Jimmy Carrillo

Jimmy Carrillo

What Remains in the Air

Residency 6. Patterns and care: Mathematical thinking in the Amazon

Host Institutions:
IMPAKT, The Netherlands
Alta Tecnología Andina, Perù

What Remains in the Air traces the altered soundscape of the Amazon and the Shipibo-Konibo people from 2025 back to 1925. Conceived as a fragmented symphony, the work reflects on loss—of territory, biodiversity, and musical knowledge—under the pressures of extractivism and climate change.  

The installation comprises a two-channel video environment anchored by cubic forms made of soil. On one side, generative abstractions respond to visitors’ movement, translating bodily presence into shifting constellations of particles. On the other side, footage recorded in the Pucallpa region of the Peruvian Amazon unfolds in three temporal chapters.
In the first chapter, noise prevails: dispersed particles of sound and light repel one another, mirroring pressured ecosystems and fragmented communities. Human presence intensifies this separation. In the second chapter, flows emerge—colored particles drift like rivers or serpents, as ancestral rhythms intersect with experimentation. In the third chapter, harmony returns: earth-toned particles move as a coordinated mass, evoking the territory as a living organism.

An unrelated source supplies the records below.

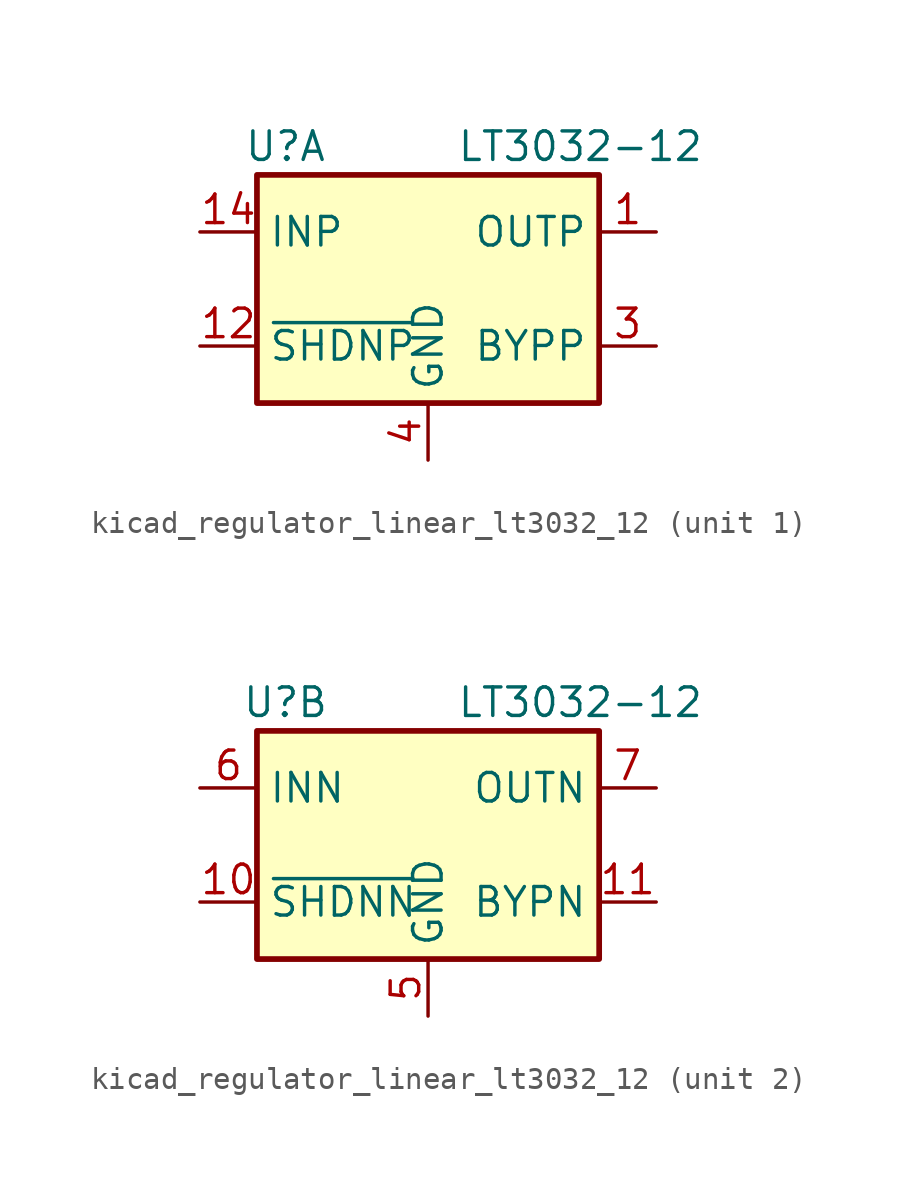
<source format=kicad_sym>
(kicad_symbol_lib
  (version 20220914)
  (generator kicad_symbol_editor)
  (symbol "kicad_regulator_linear_lt3032_12"
    (property "Reference" "U"
      (at -6.35 6.35 0)
      (effects (font (size 1.27 1.27))))
    (property "Value" "LT3032-12"
      (at 1.27 6.35 0)
      (effects (font (size 1.27 1.27)) (justify left)))
    (property "ki_locked" ""
      (at 0 0 0)
      (effects (font (size 1.27 1.27))))
    (symbol "kicad_regulator_linear_lt3032_12_0_1"
      (rectangle (start -7.62 5.08) (end 7.62 -5.08) (stroke (width 0.254) (type default)) (fill (type background))))
    (symbol "kicad_regulator_linear_lt3032_12_1_1"
      (pin power_out line (at 10.16 2.54 180) (length 2.54) (name "OUTP" (effects (font (size 1.27 1.27)))) (number "1" (effects (font (size 1.27 1.27)))))
      (pin input line (at -10.16 -2.54 0) (length 2.54) (name "~{SHDNP}" (effects (font (size 1.27 1.27)))) (number "12" (effects (font (size 1.27 1.27)))))
      (pin no_connect line (at 7.62 -5.08 180) (length 2.54) hide (name "NC" (effects (font (size 1.27 1.27)))) (number "13" (effects (font (size 1.27 1.27)))))
      (pin power_in line (at -10.16 2.54 0) (length 2.54) (name "INP" (effects (font (size 1.27 1.27)))) (number "14" (effects (font (size 1.27 1.27)))))
      (pin no_connect line (at 7.62 0 180) (length 2.54) hide (name "NC" (effects (font (size 1.27 1.27)))) (number "2" (effects (font (size 1.27 1.27)))))
      (pin passive line (at 10.16 -2.54 180) (length 2.54) (name "BYPP" (effects (font (size 1.27 1.27)))) (number "3" (effects (font (size 1.27 1.27)))))
      (pin power_in line (at 0 -7.62 90) (length 2.54) (name "GND" (effects (font (size 1.27 1.27)))) (number "4" (effects (font (size 1.27 1.27))))))
    (symbol "kicad_regulator_linear_lt3032_12_2_1"
      (pin input line (at -10.16 -2.54 0) (length 2.54) (name "~{SHDNN}" (effects (font (size 1.27 1.27)))) (number "10" (effects (font (size 1.27 1.27)))))
      (pin passive line (at 10.16 -2.54 180) (length 2.54) (name "BYPN" (effects (font (size 1.27 1.27)))) (number "11" (effects (font (size 1.27 1.27)))))
      (pin power_in line (at 0 -7.62 90) (length 2.54) (name "GND" (effects (font (size 1.27 1.27)))) (number "5" (effects (font (size 1.27 1.27)))))
      (pin power_in line (at -10.16 2.54 0) (length 2.54) (name "INN" (effects (font (size 1.27 1.27)))) (number "6" (effects (font (size 1.27 1.27)))))
      (pin power_out line (at 10.16 2.54 180) (length 2.54) (name "OUTN" (effects (font (size 1.27 1.27)))) (number "7" (effects (font (size 1.27 1.27)))))
      (pin no_connect line (at 7.62 0 180) (length 2.54) hide (name "NC" (effects (font (size 1.27 1.27)))) (number "8" (effects (font (size 1.27 1.27)))))
      (pin passive line (at -10.16 2.54 0) (length 2.54) hide (name "INN" (effects (font (size 1.27 1.27)))) (number "9" (effects (font (size 1.27 1.27))))))))
</source>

Threaded throughout is the ícaro—a healing chant that moves from distortion to clarity. Here, digital systems function as a listening apparatus, situating contemporary media within longer histories of song, memory and communal endurance.


Jimmy Carrillo is an interdisciplinary Peruvian artist and journalist exploring climate change, memory, and indigenous knowledge through technology and storytelling. Author of the award-winning graphic novel 181, he holds a Master in Innovation and works with environmental and human rights groups to amplify unheard voices and promote territorial and cultural sustainability.